Publié le 16 juillet 2024 · Temps de lecture estimé : 4 min
Le marché de la réparation moto est en pleine évolution. Avec l’entrée en vigueur du décret du 16 juillet 2024, les professionnels de la réparation doivent désormais intégrer davantage les pièces issues du réemploi dans leurs pratiques. Cette évolution réglementaire répond à des enjeux environnementaux, économiques et sociétaux, mais soulève aussi de nombreuses questions.
Les réparateurs sont-ils obligés d’utiliser des pièces d’occasion ? Les motards peuvent-ils refuser ? Quelles pièces sont concernées ? Et surtout, comment trouver rapidement des pièces de réemploi fiables ? Dans cet article, nous faisons le point sur ce que change réellement cette réglementation et sur les défis qu’elle pose à l’ensemble de la filière moto.
Une nouvelle étape pour la réparation moto
Depuis plusieurs années, les pouvoirs publics encouragent le développement de l’économie circulaire afin de réduire les déchets et préserver les ressources naturelles. Le secteur automobile était déjà concerné par l’utilisation de pièces de réemploi. Depuis le 16 juillet 2024, cette obligation s’étend également aux motocyclettes.
Concrètement, lorsqu’un véhicule est réparé, le professionnel doit désormais proposer au client, lorsque cela est possible, une alternative utilisant une pièce issue du réemploi.
L’objectif n’est pas d’imposer systématiquement une pièce d’occasion, mais de permettre au consommateur de faire un choix éclairé entre une pièce neuve et une pièce réemployée lorsque cette dernière est disponible et adaptée à la réparation.

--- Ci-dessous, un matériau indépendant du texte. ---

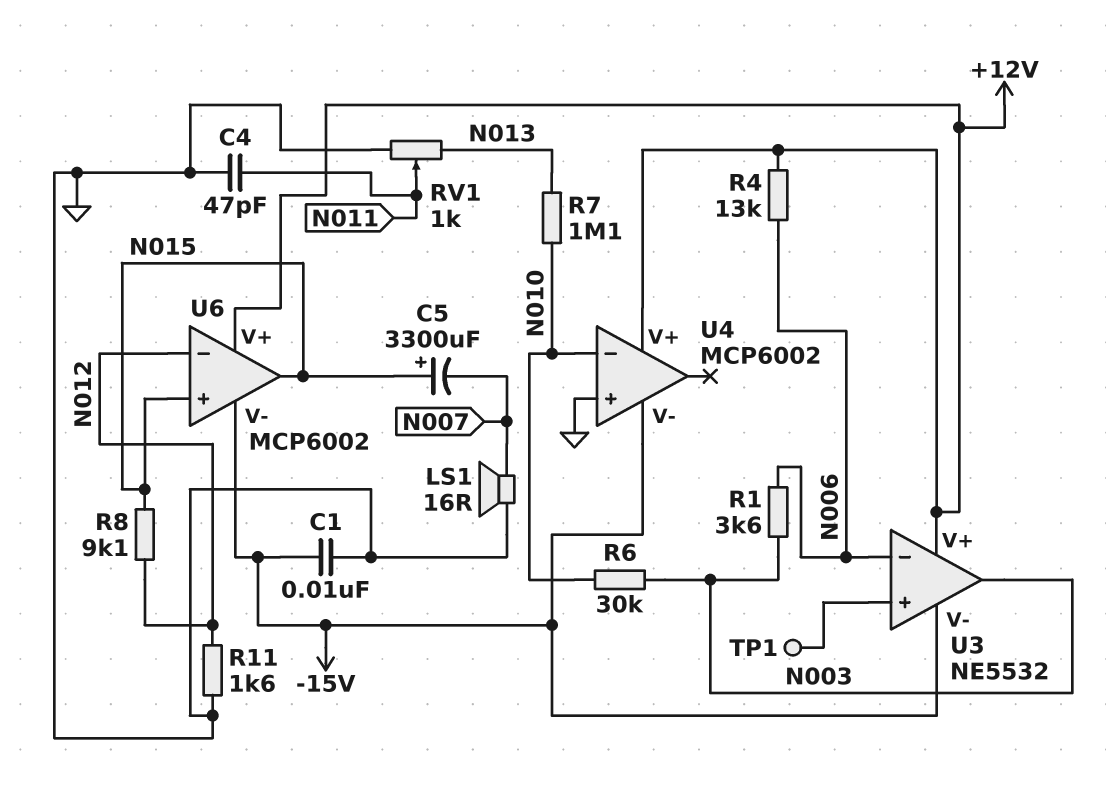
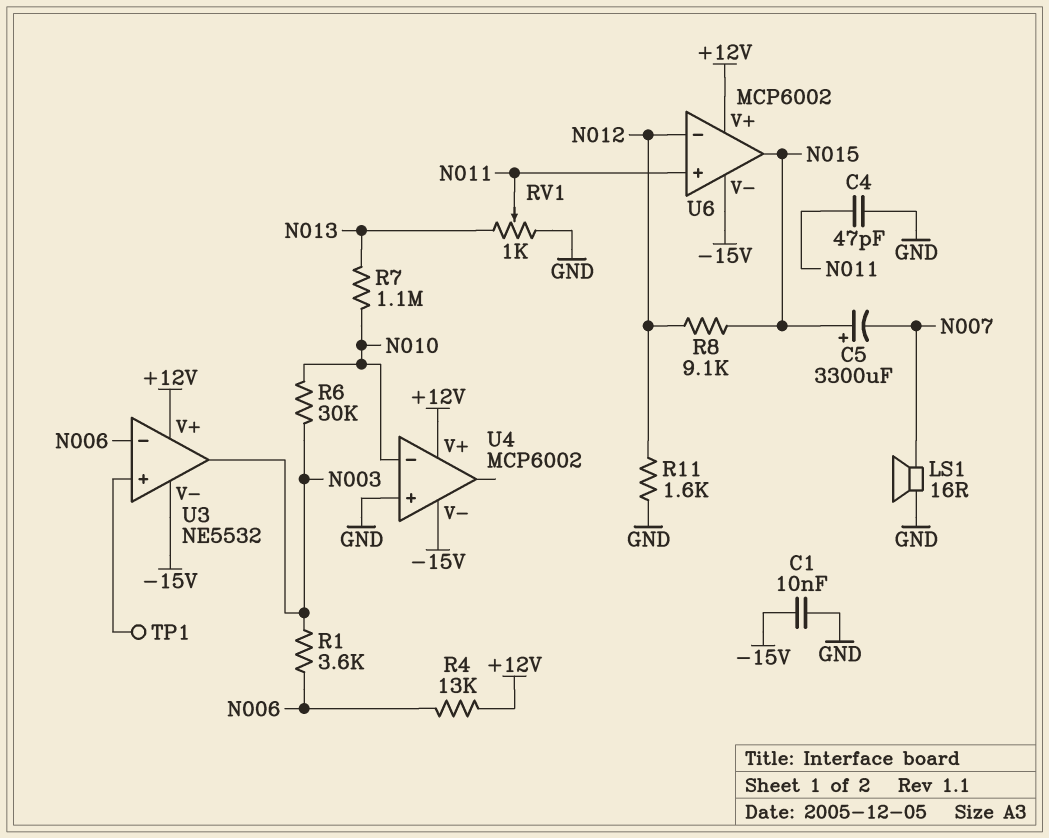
U6 pin in+: N015 -> N011

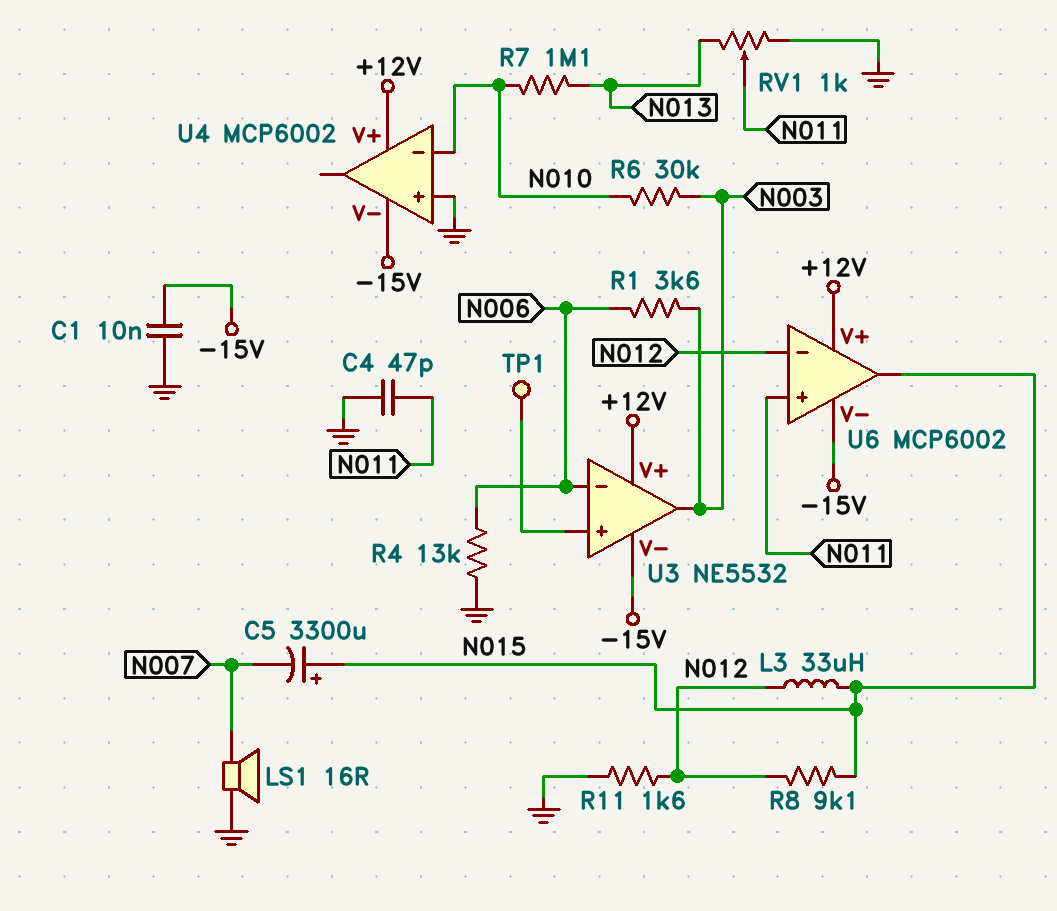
L3: none -> 33uH (N012, N015)
R4: 13k (+12V, N006) -> 13k (GND, N006)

Qu’est-ce qu’une pièce de réemploi ?
Une pièce de réemploi est une pièce d’origine provenant d’un véhicule hors d’usage ou accidenté, soigneusement démontée, contrôlée et destinée à être réutilisée sur un autre véhicule.
Contrairement à certaines idées reçues, une pièce de réemploi n’est pas une pièce de qualité inférieure. Il s’agit d’une pièce constructeur ayant déjà servi, mais qui conserve toutes ses caractéristiques techniques lorsqu’elle est en bon état.

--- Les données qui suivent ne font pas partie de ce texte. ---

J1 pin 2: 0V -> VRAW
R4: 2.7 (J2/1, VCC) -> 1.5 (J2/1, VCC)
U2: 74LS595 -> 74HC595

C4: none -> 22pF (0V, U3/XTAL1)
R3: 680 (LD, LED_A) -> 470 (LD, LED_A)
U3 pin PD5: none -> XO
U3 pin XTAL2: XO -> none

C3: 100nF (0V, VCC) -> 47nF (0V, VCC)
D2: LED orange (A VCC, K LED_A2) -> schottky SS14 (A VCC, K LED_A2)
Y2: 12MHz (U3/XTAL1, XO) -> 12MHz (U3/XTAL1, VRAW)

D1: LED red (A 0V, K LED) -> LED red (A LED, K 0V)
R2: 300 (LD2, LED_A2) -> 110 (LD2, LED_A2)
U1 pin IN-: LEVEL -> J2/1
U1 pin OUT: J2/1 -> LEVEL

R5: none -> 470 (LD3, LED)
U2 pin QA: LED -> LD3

Les professionnels spécialisés effectuent un contrôle visuel et technique avant la remise en vente afin de garantir son bon fonctionnement. Les organes liés à la sécurité, comme le freinage ou la direction, font l’objet d’une vigilance renforcée avant d’être proposés à la vente.

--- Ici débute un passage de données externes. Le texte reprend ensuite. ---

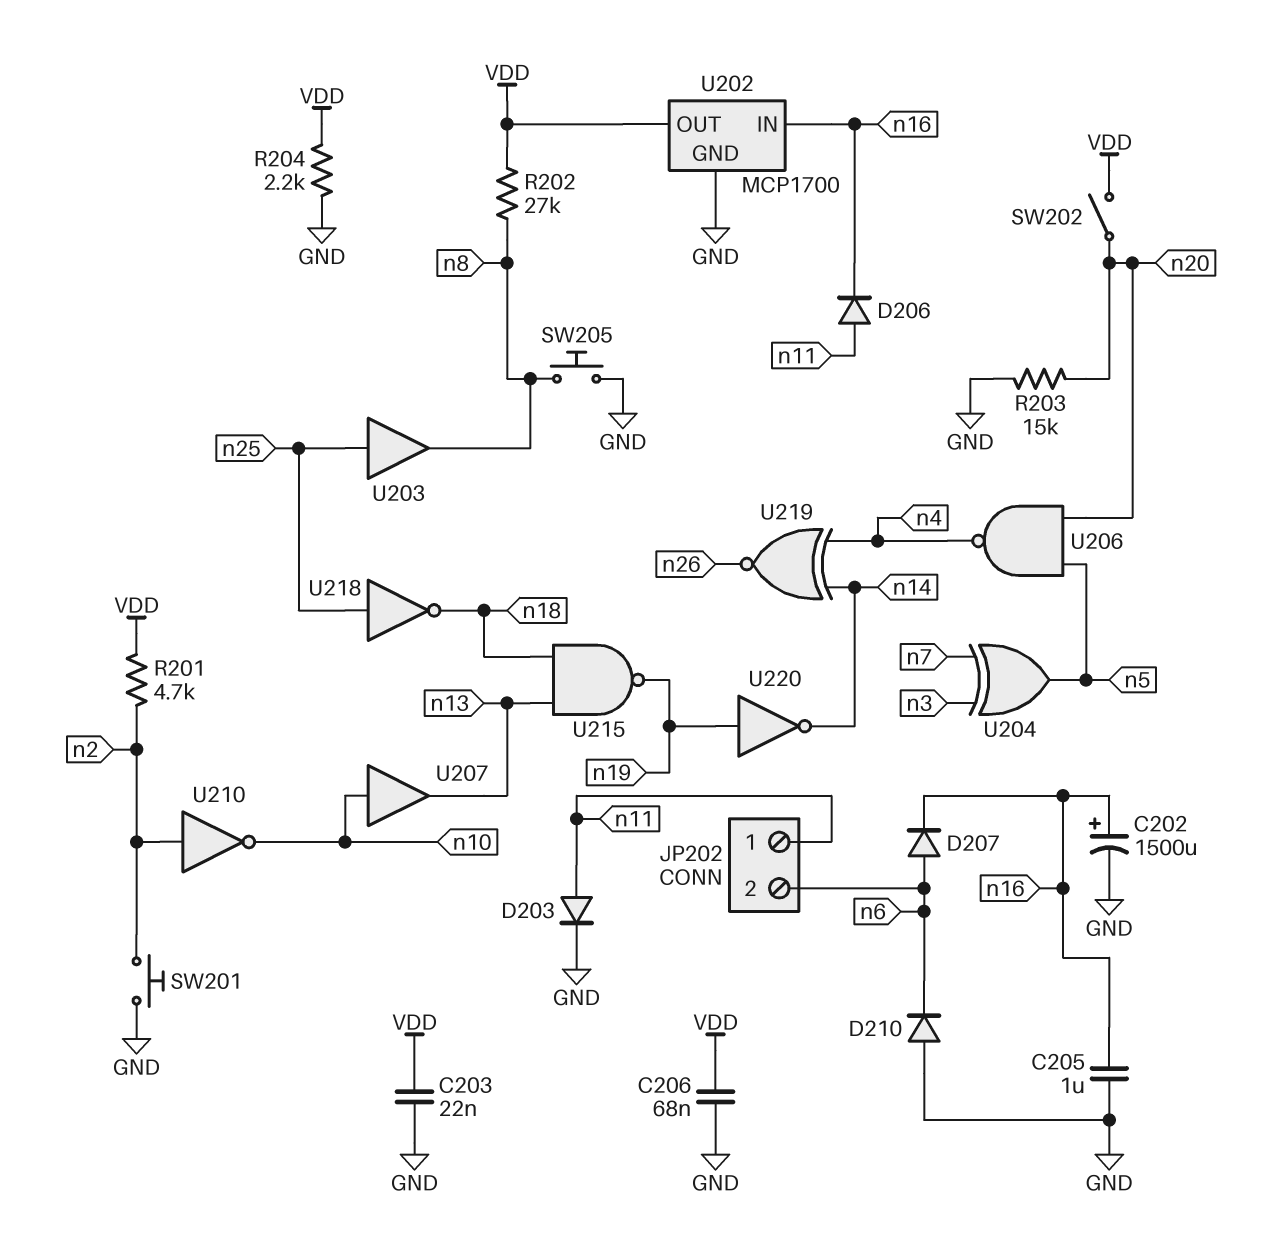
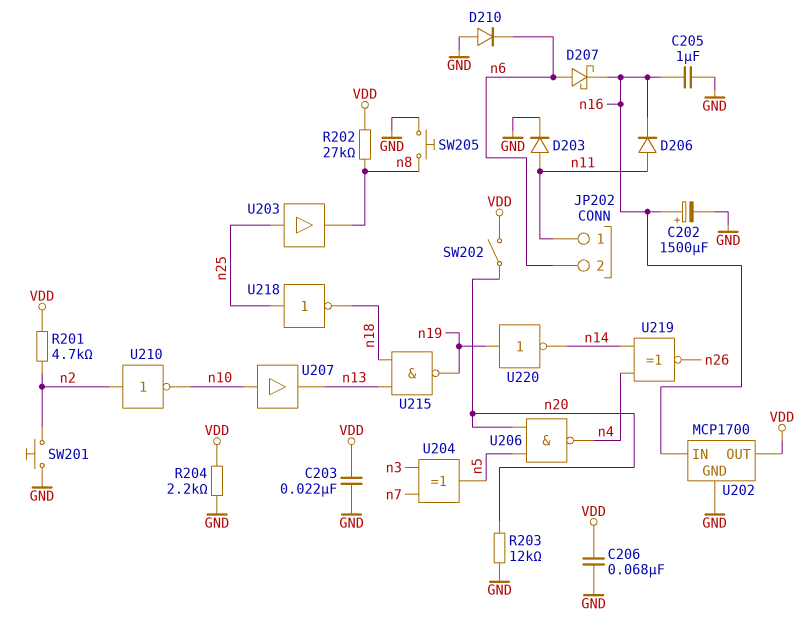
D207: diode (A n6, K n16) -> schottky (A n6, K n16)
R203: 15k (GND, n20) -> 12k (GND, n20)

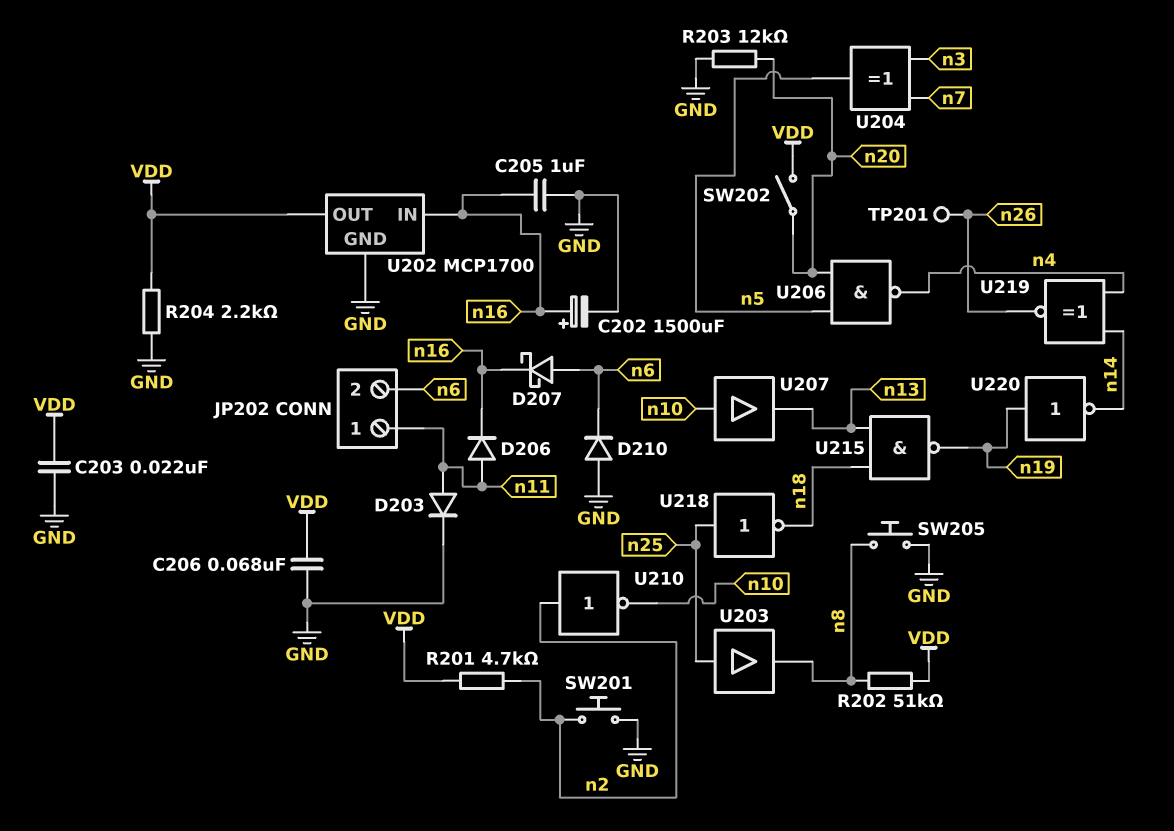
R202: 27k (VDD, n8) -> 51k (VDD, n8)
TP201: none -> test point (n26)

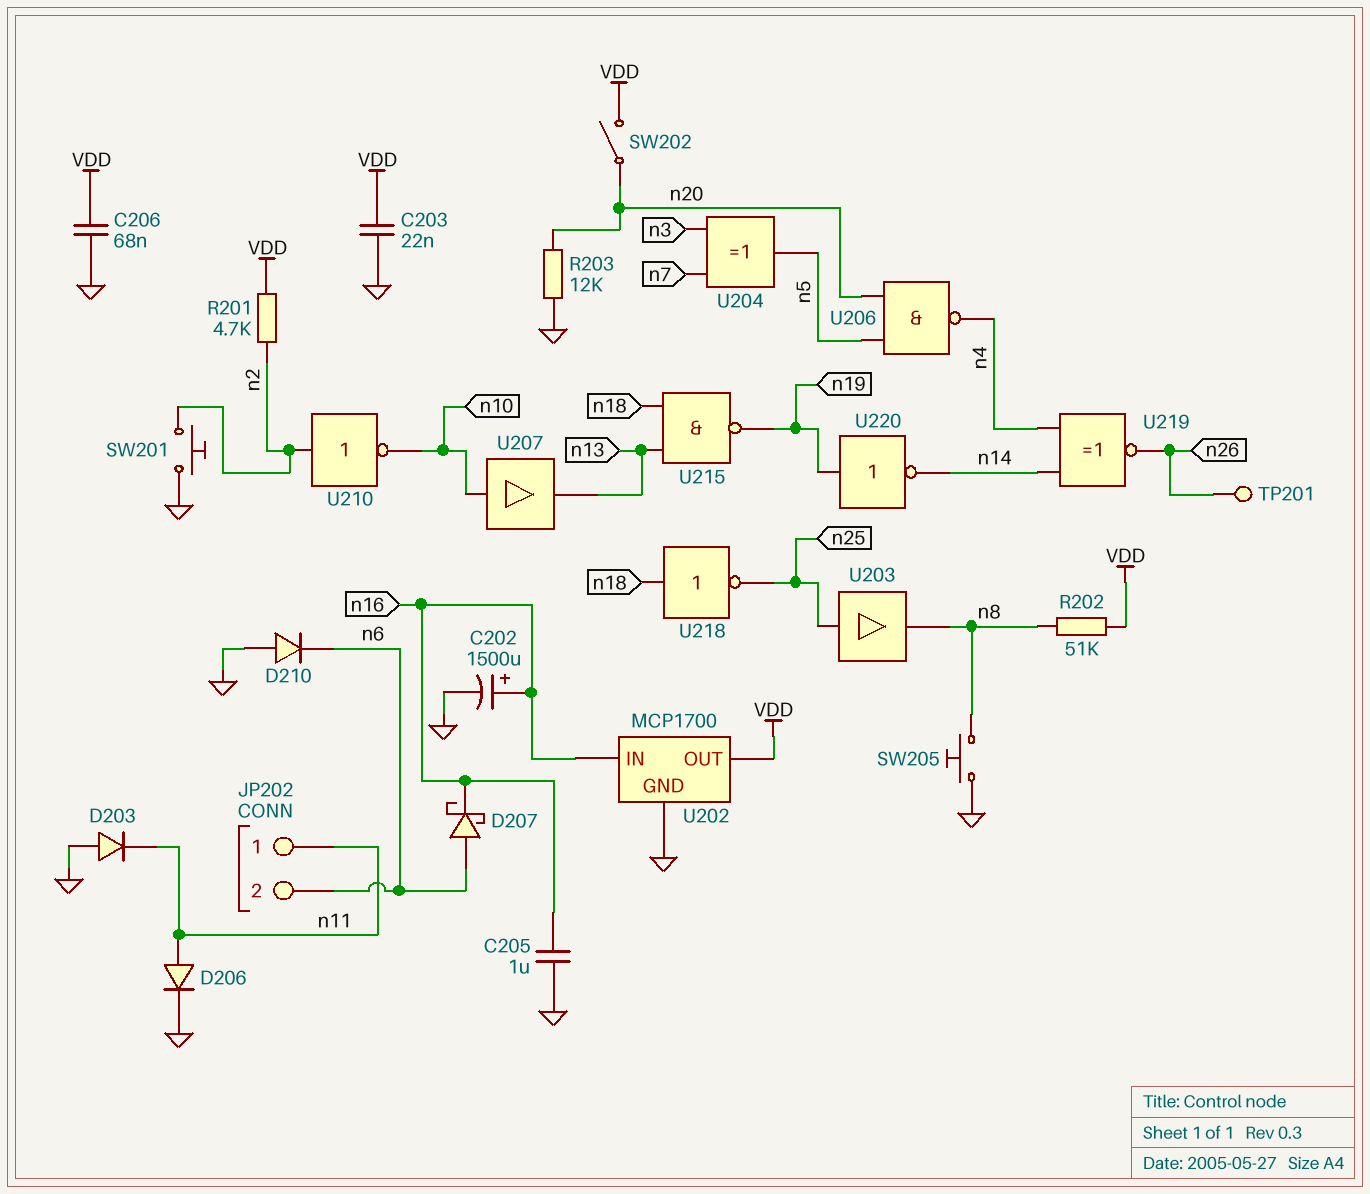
D203: diode (A n11, K GND) -> diode (A GND, K n11)
D206: diode (A n11, K n16) -> diode (A n11, K GND)
R204: 2.2k (GND, VDD) -> none
U218: NOT (in n25, out n18) -> NOT (in n18, out n25)

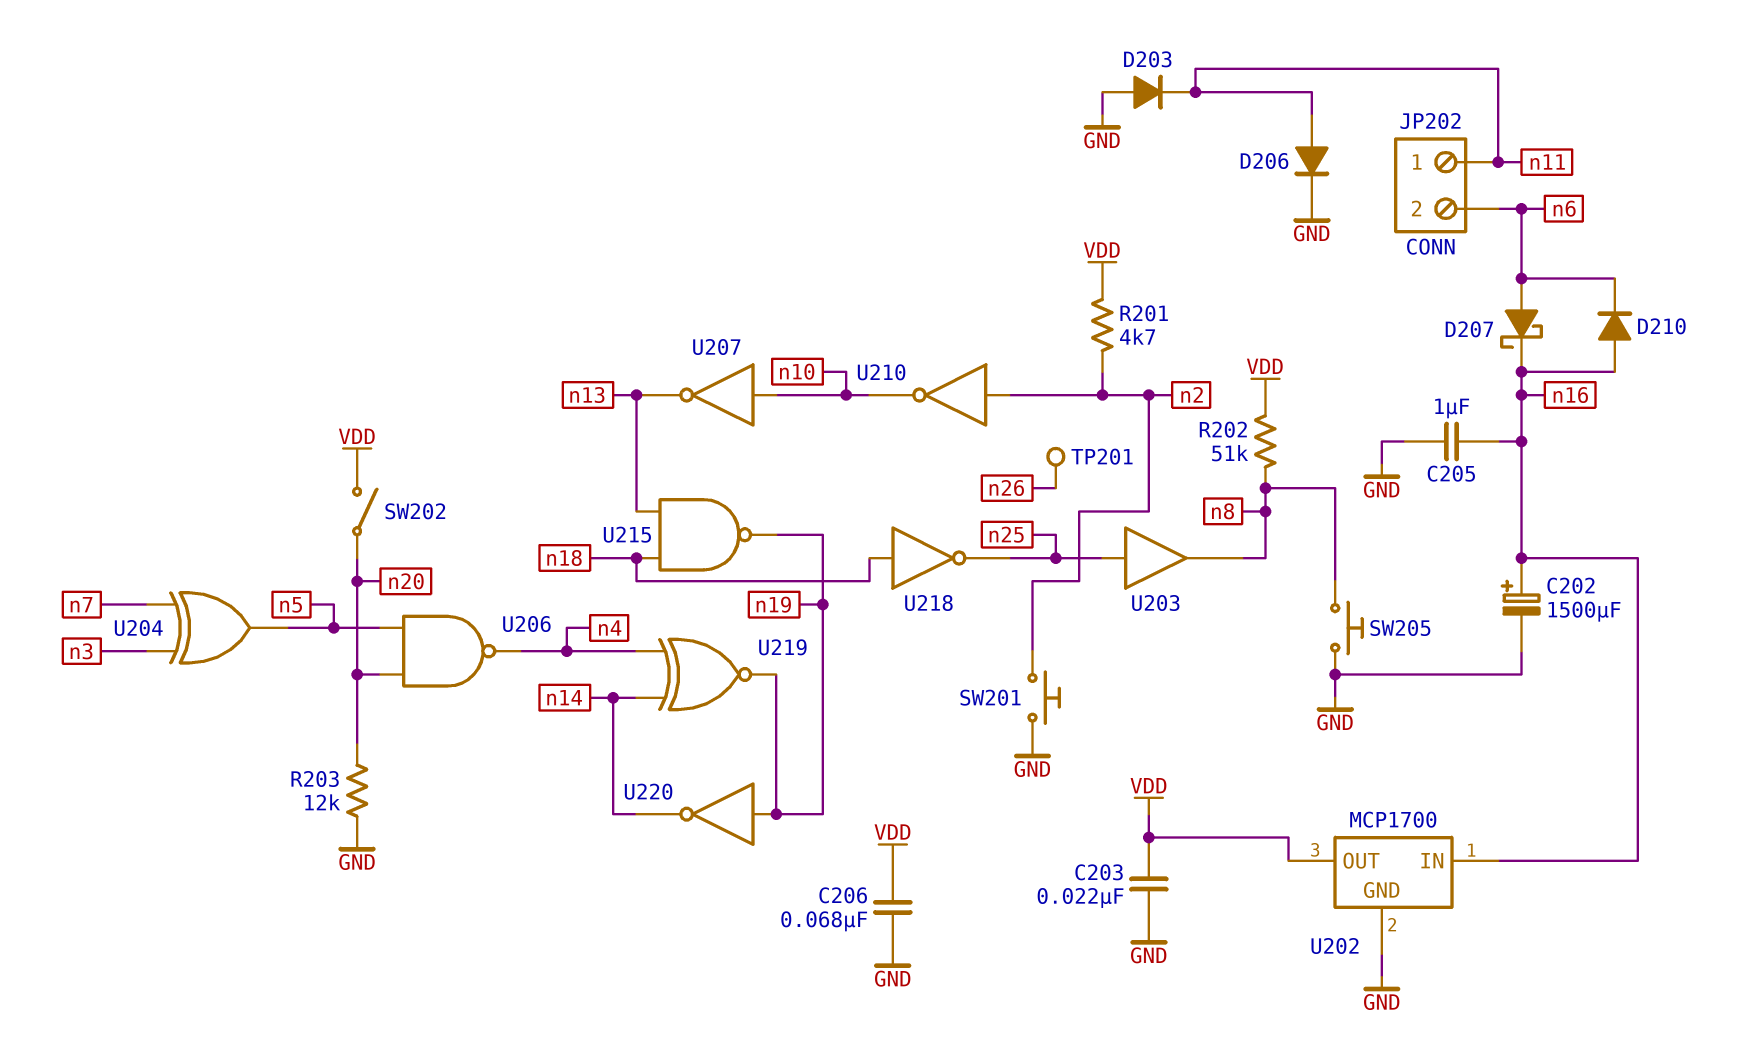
D210: diode (A GND, K n6) -> diode (A n16, K n6)
U207: buffer (in n10, out n13) -> NOT (in n10, out n13)
U219: XNOR (in n4, in n14, out n26) -> XNOR (in n4, in n14, out n19)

Pourquoi cette évolution réglementaire ?
Le développement des pièces de réemploi répond à plusieurs enjeux majeurs :
- Réduire l’impact environnemental : Fabriquer une pièce neuve nécessite l’extraction de matières premières, de l’énergie, du transport et des procédés industriels parfois très polluants. Réutiliser une pièce existante permet d’éviter une nouvelle production et de prolonger la durée de vie des composants déjà fabriqués. Chaque pièce réemployée représente ainsi une économie de ressources naturelles et une réduction des émissions de gaz à effet de serre.
- Réduire le coût des réparations : Le prix constitue également un avantage important. Selon le type de pièce et le modèle de moto, une pièce de réemploi peut coûter de 30 à 70 % moins cher qu’une pièce neuve. Cette différence permet souvent d’éviter qu’une réparation devienne économiquement peu intéressante, notamment sur des motos anciennes ou après un accident.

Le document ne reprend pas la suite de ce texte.